HC Deb 11 May 1866 vol 183 cc777-8

rose to ask the Government, Whether, having regard to the welfare and comfort of the labouring classes in agricultural districts, it is their intention to increase the number of Money Order Savings Banks, Annuity and Insurance Offices, now established in comparatively so small a proportion of the post towns of the United Kingdom? The noble Lord said, the value of those offices was fully admitted, and his object was to obtain an extension of the system, which had been found to work so well. According to the Postal Guide of April. 1866, there were something like 8,150 post offices in England and Wales, of which 2,000, or about one-fourth, had savings banks attached to them, one-eighth having insurance and annuity offices, and thirty-six being money offices only. In Scotland there were about 1,200 post offices, of which one-third had savings banks, about thirteen having money-order offices only, and, strange to say, although the Scotch people were notoriously provident and industrious, not a single annuity or insurance office was established in the country. In Ireland there were about 1,600 post offices, of which one-third had savings banks and five had money-Order offices only; but not one annuity office existed in Ireland. In the division of the county which he had the honour to represent there were about forty post offices outside of the metropolitan district.
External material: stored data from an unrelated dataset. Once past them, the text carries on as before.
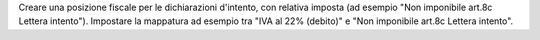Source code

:Creare una posizione fiscale per le dichiarazioni d'intento, con relativa imposta (ad esempio "Non imponibile art.8c Lettera intento").
Impostare la mappatura ad esempio tra "IVA al 22% (debito)" e "Non imponibile art.8c Lettera intento".
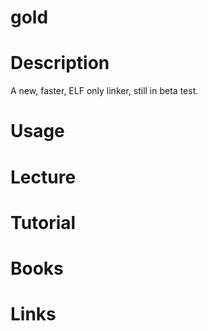 #+TAGS: gold binutils


* gold
* Description
A new, faster, ELF only linker, still in beta test.
* Usage
* Lecture
* Tutorial
* Books
* Links
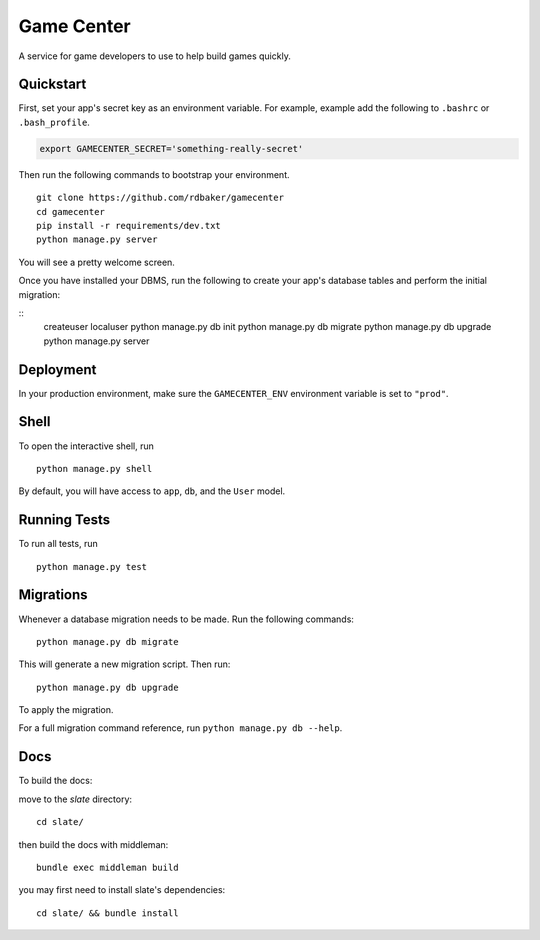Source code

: ===============================
Game Center
===============================

A service for game developers to use to help build games quickly.


Quickstart
----------

First, set your app's secret key as an environment variable. For example, example add the following to ``.bashrc`` or ``.bash_profile``.

.. code-block:: bash

    export GAMECENTER_SECRET='something-really-secret'


Then run the following commands to bootstrap your environment.


::

    git clone https://github.com/rdbaker/gamecenter
    cd gamecenter
    pip install -r requirements/dev.txt
    python manage.py server

You will see a pretty welcome screen.

Once you have installed your DBMS, run the following to create your app's database tables and perform the initial migration:

::
    createuser localuser
    python manage.py db init
    python manage.py db migrate
    python manage.py db upgrade
    python manage.py server



Deployment
----------

In your production environment, make sure the ``GAMECENTER_ENV`` environment variable is set to ``"prod"``.


Shell
-----

To open the interactive shell, run ::

    python manage.py shell

By default, you will have access to ``app``, ``db``, and the ``User`` model.


Running Tests
-------------

To run all tests, run ::

    python manage.py test


Migrations
----------

Whenever a database migration needs to be made. Run the following commands:
::

    python manage.py db migrate

This will generate a new migration script. Then run:
::

    python manage.py db upgrade

To apply the migration.

For a full migration command reference, run ``python manage.py db --help``.


Docs
----

To build the docs:

move to the `slate` directory:
::

    cd slate/

then build the docs with middleman:
::

    bundle exec middleman build

you may first need to install slate's dependencies:
::

    cd slate/ && bundle install
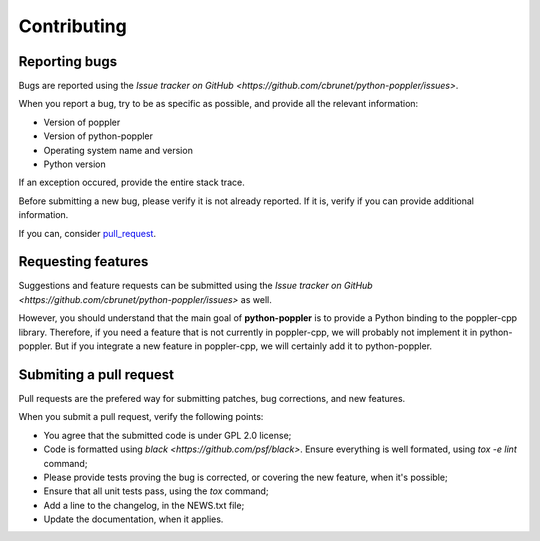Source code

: .. _contributing:

Contributing
====================


Reporting bugs
--------------

Bugs are reported using the `Issue tracker on GitHub <https://github.com/cbrunet/python-poppler/issues>`.

When you report a bug, try to be as specific as possible, and provide all the relevant information:

* Version of poppler
* Version of python-poppler
* Operating system name and version
* Python version

If an exception occured, provide the entire stack trace.

Before submitting a new bug, please verify it is not already reported. If it is, verify if
you can provide additional information.


If you can, consider pull_request_.




Requesting features
-------------------

Suggestions and feature requests can be submitted using the `Issue tracker on GitHub <https://github.com/cbrunet/python-poppler/issues>` as well.

However, you should understand that the main goal of **python-poppler** is to provide a Python binding
to the poppler-cpp library. Therefore, if you need a feature that is not currently in poppler-cpp,
we will probably not implement it in python-poppler. But if you integrate a new feature in poppler-cpp,
we will certainly add it to python-poppler.




.. _pull_request:

Submiting a pull request
-------------------------

Pull requests are the prefered way for submitting patches, bug corrections, and new features.

When you submit a pull request, verify the following points:

* You agree that the submitted code is under GPL 2.0 license;
* Code is formatted using `black <https://github.com/psf/black>`. Ensure everything
  is well formated, using `tox -e lint` command;
* Please provide tests proving the bug is corrected, or covering the new feature, when it's possible;
* Ensure that all unit tests pass, using the `tox` command;
* Add a line to the changelog, in the NEWS.txt file;
* Update the documentation, when it applies.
The population was scattered and agricultural, but twenty two out of the forty were neither savings banks, annuity, nor money-order offices, and only eighteen of the whole number were savings banks and annuity offices. It was universally admitted that it was desirable the poorer classes should be elevated, and in his opinion one of the best means to that end was the establishment of annuity and insurance offices and savings banks at post offices that provident habits might be encouraged. He was of opinion that those institutions were too few in number, and he trusted that in the absence of the Chancellor of the Exchequer one of the Secretaries to the Treasury would favour him with some information upon the subject; and he also expressed a hope that when the right hon. Gentleman next advocated the rights of the working classes he would consider the prayers of those who lived in the country, as well as of those who lived in the towns.